Ordre de mise en place concret

D’abord listez chaque lieu qui détient des actifs investissables : PEA, CTO, PEE, crypto, éventuellement un compte joint. Donnez à chacun un nom Wolfora que vous comprendrez encore dans douze mois.

Ensuite chargez l’historique du compte le plus gros ou le plus ancien pour que les graphiques aient une vraie date de début. Puis activez les syncs (Saxo, IBKR Flex) là où c’est possible. Enfin, importez en CSV les restes pénibles.

Ce n’est qu’après que les positions paraissent justes que vous devez regarder allocation et performance.
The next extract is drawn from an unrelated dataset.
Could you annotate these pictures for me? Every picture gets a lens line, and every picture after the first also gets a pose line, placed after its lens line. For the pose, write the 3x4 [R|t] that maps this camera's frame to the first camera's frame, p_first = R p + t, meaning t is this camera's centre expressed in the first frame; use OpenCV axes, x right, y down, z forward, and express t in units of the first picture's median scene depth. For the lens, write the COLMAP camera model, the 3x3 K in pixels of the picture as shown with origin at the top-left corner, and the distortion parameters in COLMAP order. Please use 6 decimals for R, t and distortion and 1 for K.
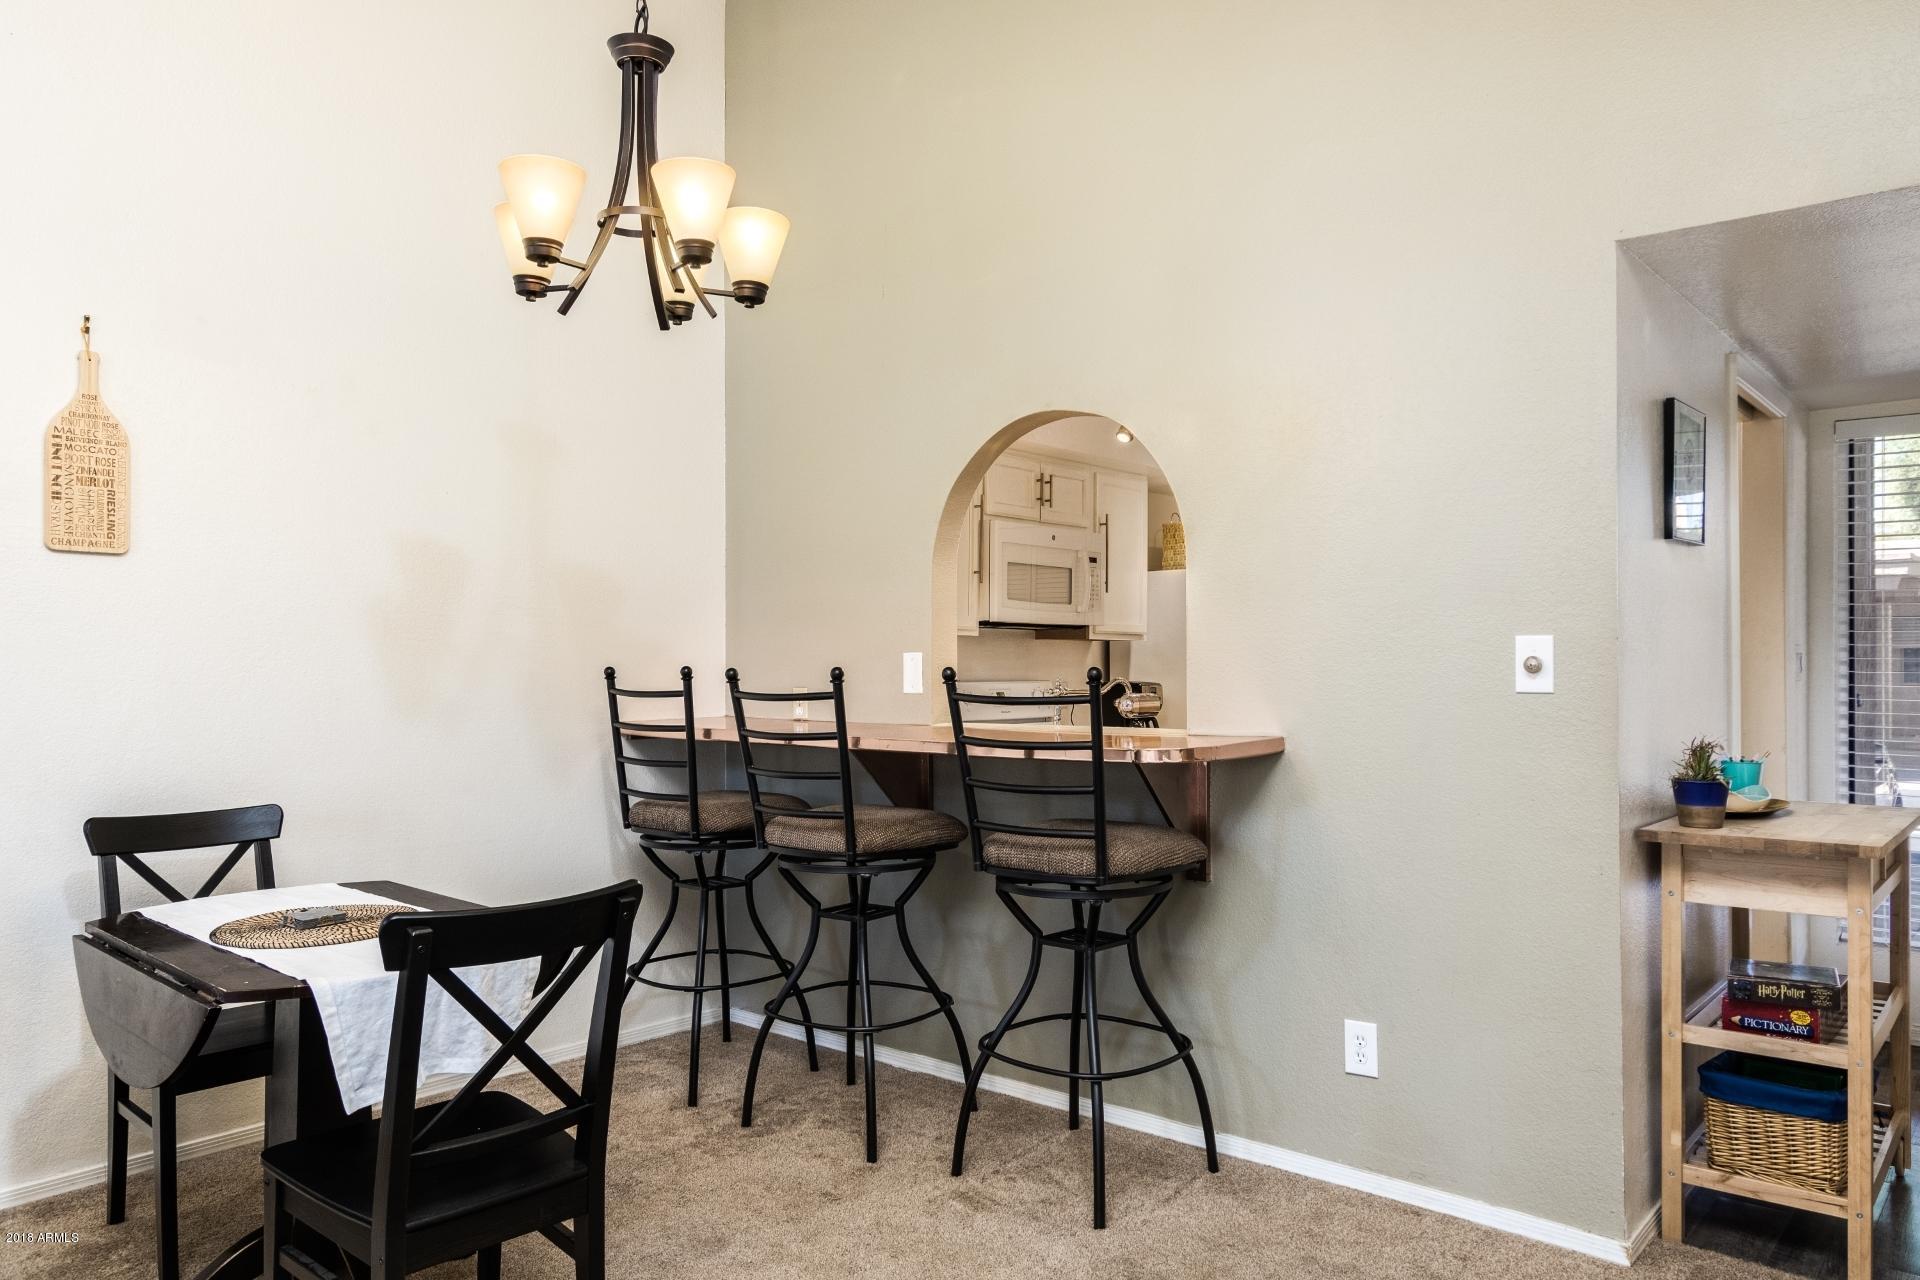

Du garbage-in produit encore de beaux dashboards absurdes.

Revisitez les libellés quand vous migrez de courtier. Si un historique Trade Republic bascule dans un CTO financé chez IBKR, décidez si c’est une seule histoire CTO ou deux ères — puis modélisez-le explicitement.

FAQ

Un tracker multi-courtier, c’est un robot-advisor ?

Non. Un tracker consolide et analyse ce que vous détenez déjà. Un robot-advisor gère ou recommande souvent des allocations et peut déplacer de l’argent. Wolfora se concentre sur la visibilité et les analytics à travers vos courtiers existants.

L’agrégateur de ma banque ne suffit-il pas ?

Les agrégateurs bancaires aident quand tout est dans le même groupe. Ils ratent souvent néo-courtiers, détail IBKR/Saxo ou crypto. Un tracker multi-courtier est fait pour des dépositaires hétérogènes.

Faut-il une API pour chaque courtier ?

Non. Sync là où elle existe ; import CSV et comptes manuels couvrent le reste. La complétude bat la pureté d’intégration.

Consolider les analytics déclenche-t-il un événement taxable ?

Non. Voir les mêmes positions dans Wolfora ne déplace pas de titres. Les événements taxables se produisent chez le courtier quand vous tradez, retirez ou clôturez une enveloppe — pas quand vous synchronisez des données en lecture.